GERMANY manager Joachim Loew has announced that Seven of his players are suffering from flu' symptoms ahead of this evening's quarter-final match against France in Rio de Janeiro.

Loew confirmed the news in a German radio interview, but he did not identify the players.

"Seven players have somehow come down with slight cases of the flu," Loew said.

He said that most had "throat aches", but he did not reveal their names.

"As a result, it's too early to make any final decisions about the line-up," Loew added.

Defender Mats Hummels missed Germany's round of 16 match against Algeria on Monday due to a fever.

He said yesterday he had recovered and posted a picture of himself sitting on the beach.

Reserve midfielder Christoph Kramer was suffering from a case of the chills and was the only player who did not take part in the training session, said assistant coach Andreas Koepke.

Loew has said that the travel across Brazil and different climate zones for their four matches so far, as well as matches in tropical heat, a heavy downpour and then in chilly Porto Alegre, along with air conditioning, had taken their toll.

"I hope they're all doing well now," Loew said. "It's not all that bad at the moment. I don't want to dramatise it."

Nevertheless, Thomas Muller believes criticism of Germany's performance against Algeria is exaggerated, saying the main thing is they made it through to set up the clash with France this evening.

He criticised the negative atmosphere back home after the win over Algeria in which not everything ran so smoothly. "The way things have been interpreted and transmitted is wrong," he told reporters in Brazil.

"We have won what was a tight game. Even if we had to go through extra-time to get it, we deserved to go through."

Muller added: "I don't want to win the World Cup and have to say afterwards 'sorry that we only won by one goal'. Criticism is good, but without losing perspective."

Muller nevertheless knows improvements will have to be forthcoming against France if they are to avoid even heftier criticism over the weekend. "Ideally, we will impose our game, like we have done so often before," Muller said.

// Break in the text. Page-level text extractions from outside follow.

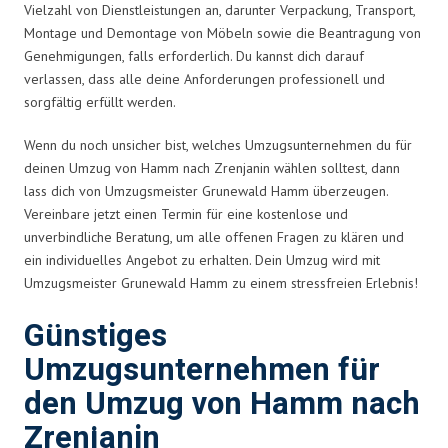
Vielzahl von Dienstleistungen an, darunter Verpackung, Transport,
Montage und Demontage von Möbeln sowie die Beantragung von
Genehmigungen, falls erforderlich. Du kannst dich darauf
verlassen, dass alle deine Anforderungen professionell und
sorgfältig erfüllt werden.
Wenn du noch unsicher bist, welches Umzugsunternehmen du für
deinen Umzug von Hamm nach Zrenjanin wählen solltest, dann
lass dich von Umzugsmeister Grunewald Hamm überzeugen.
Vereinbare jetzt einen Termin für eine kostenlose und
unverbindliche Beratung, um alle offenen Fragen zu klären und
ein individuelles Angebot zu erhalten. Dein Umzug wird mit
Umzugsmeister Grunewald Hamm zu einem stressfreien Erlebnis!
Günstiges
Umzugsunternehmen für
den Umzug von Hamm nach
Zrenjanin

"My hope is that we come up against a side who attack us deeper, but that we can release ourselves from the slight pressure the French might put us under and then we will find more room up front than we did against the USA and Algeria."

Meanwhile, when Germany goalkeeper Manuel Neuer embarked on a series of hair-raising dashes out of his area in the second-round win over Algeria, it would have struck a chord with French football fans of a certain vintage.

Thoughts no doubt returned to one of the most shocking incidents in World Cup history, which occurred in the 1982 semi-final between West Germany and France when Harald Schumacher's airborne challenge on Patrick Battiston (left), which knocked the France defender unconscious but went unpunished, still raises anger and emotion in France, predictably making it a talking point ahead of the game, World Cup quarterfinal match. France coach Didier Deschamps says "we will write a new page of history - we'll try to make it as pleasant as possible."